Quel sort aurait connu le Québec si Montcalm avait eu le dessus sur Wolfe ? Que mangerions-nous ? Quelle langue parlerait le capitaine du Canadien ? Quelle serait l'occupation de Jean Charest ? Alors que l'on s'apprête à commémorer le 250e anniversaire de la bataille des Plaines d'Abraham, La Presse a demandé à ses chroniqueurs de refaire l'Histoire.

Si Montcalm avait gagné la bataille des Plaines et que la France n'avait pas perdu (ou abandonné) la Nouvelle-France, j'ose croire que nos restaurants de campagne sauraient préparer l'omelette comme il se doit. Baveuse et légère.

 

On serait peut-être en train de dire lifting, footing, upgrading et je ne sais quel autre anglicisme étrange utilisé en France aujourd'hui, au lieu de nos délicieusement complexes robineux, enfirouaper et autres boîtes à malle. Mais au moins, on saurait où trouver, à l'extérieur des grands centres, une salade de concombre à la crème qui se respecte et de la tarte aux framboises sans fécule de maïs.

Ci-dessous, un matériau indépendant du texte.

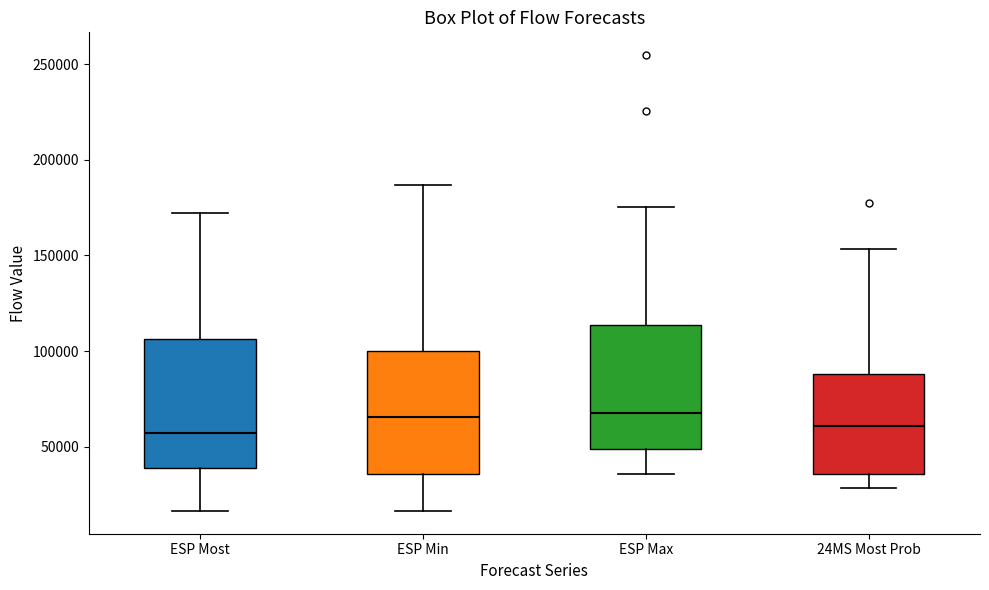

Where does the upper whisker of the box for ESP Min end on the y-axis? The values are not printed on the chart, so give them approximately, as read against the axis.

185000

Imaginez si tous ces colons venus de Bretagne, de Normandie, du Poitou s'étaient étalés partout au Canada, entraînant avec eux, permettez-nous de rêver, des amis venus du Périgord, de Champagne, d'Alsace... Imaginez la vallée de l'Okanagan envahie par des gens de la Loire ou du Rhin. Imaginez le mousseux, l'agneau braisé au romarin, la tarte aux pêches façon Tatin...

En fait, imaginez la France gourmande partout. Imaginez beaucoup moins de ketchup et beaucoup plus de moutarde forte dans les casse-croûte bordant la route 132.

Imaginez la guédille de Charlevoix remplacée par une baguette à l'anguille fumée ou aux éperlans en escabèche... Imaginez des plateaux de pétoncles, de palourdes, de crevettes du Golfe et d'oursins frais sur des terrasses suspendues à Tadoussac ou à Port-au-Persil. Imaginez une spécialité à la morille que l'on irait manger en Abitibi ou une truite confite que seul le Saguenay saurait nous préparer...

Imaginez le sirop d'érable, protégé par de strictes règles de production assurant sa précise qualité, devenu célébrissime dans le monde entier, à côté des truffes, du Sauternes et autres denrées fines et rares...

Imaginez-vous devant une assiette de tête de veau à la sauce gribiche au lieu de votre poutine... OK, peut-être pas ça.

Mais imaginez quand même comment, dans notre assiette, ce serait une tout autre histoire.